For decades I have been pursuing a sustainable competitive advantage around issues such as value, excellence, and customer service. I no longer believe that these issues are sustainable. For example, in an accounting firm, gone are the days where the competitive advantage is around being a full-service firm or client service levels. If I was running a CA or CPA firm I would have "we will win by being the best place to work" as our competitive advantage. This advantage recognizes how important it is to attract and retain the best people. It will focus on issues such as life-long learning, fast-tracking careers, and even, having fun at work. Building a community around the firm is the key.
If I was a manufacturing firm I would have, "we will win by being the best business to work with", in this case I am thinking of the customers, the suppliers, and the employees. The issues this time are around, ease of working with, exceeding expectations, understanding the specific needs, and anticipating needs. For employees that translates into flexibility of work, use of technology, and leadership.
For an organization such as Mindshop, the emerging competitive advantage is likely to be, "we will win by best creating a sense of family at work". The issues driven by the sustainable competitive advantage statement include, communication, rate of contact, trust, and mutual support. It is the values such as trust and support that are the key to building and maintaining a family culture. The challenge is how to create this culture. I suggest that selecting clients with similar values will continue to be essential. Building trust with our clients so that they will share honestly with us their fears and concerns is the step before being able to effectively support the clients.It also creates a need to deepen our skills in a wide range of hard issues (strategy, diagnostics, training, problem solving) and soft issues (confidence, motivation, behavior modification).

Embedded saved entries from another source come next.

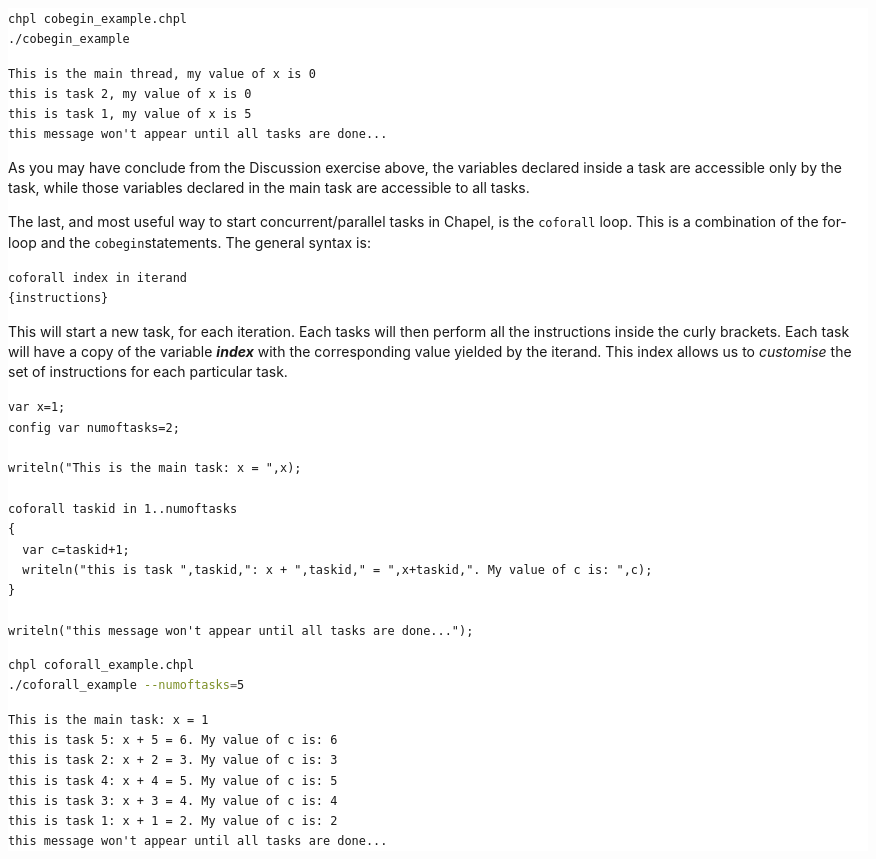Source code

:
 ```bash
chpl cobegin_example.chpl
./cobegin_example
```

```output
This is the main thread, my value of x is 0
this is task 2, my value of x is 0
this is task 1, my value of x is 5
this message won't appear until all tasks are done...
```

As you may have conclude from the Discussion exercise above, the variables declared inside a task are
accessible only by the task, while those variables declared in the main task are accessible to all tasks.

The last, and most useful way to start concurrent/parallel tasks in Chapel, is the `coforall` loop. This is a
combination of the for-loop and the `cobegin`statements. The general syntax is:

```chpl
coforall index in iterand
{instructions}
```

This will start a new task, for each iteration. Each tasks will then perform all the instructions inside the
curly brackets. Each task will have a copy of the variable **_index_** with the corresponding value yielded by
the iterand.  This index allows us to _customise_ the set of instructions for each particular task.

```chpl
var x=1;
config var numoftasks=2;

writeln("This is the main task: x = ",x);

coforall taskid in 1..numoftasks
{
  var c=taskid+1;
  writeln("this is task ",taskid,": x + ",taskid," = ",x+taskid,". My value of c is: ",c);
}

writeln("this message won't appear until all tasks are done...");
```

```bash
chpl coforall_example.chpl
./coforall_example --numoftasks=5
```

```output
This is the main task: x = 1
this is task 5: x + 5 = 6. My value of c is: 6
this is task 2: x + 2 = 3. My value of c is: 3
this is task 4: x + 4 = 5. My value of c is: 5
this is task 3: x + 3 = 4. My value of c is: 4
this is task 1: x + 1 = 2. My value of c is: 2
this message won't appear until all tasks are done...
```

The "big picture" issues that I see for Mindshop in 2011/12 include, achieving step-change, and increased collaboration. The step-change will require doing different things, new structures, basically doing a pareto analysis on ourselves and throwing out the 80% of the "trivial many" to enable focus on the 20% "vital few". If the step-change is structural, then the collaboration is cultural. We need both. The collaboration starts with how we coach and support our clients, how we run our meetings and conferences, and includes increased collaboration between clients.
I predict that in 2011/12 we will build a stronger Mindshop family. As the diffusion of innovation model specifies, initially around 16% of our clients will "get it", followed by the next 34%, and ultimately another 34%. This path will not be easy, but that's life, anything of value is usually hard.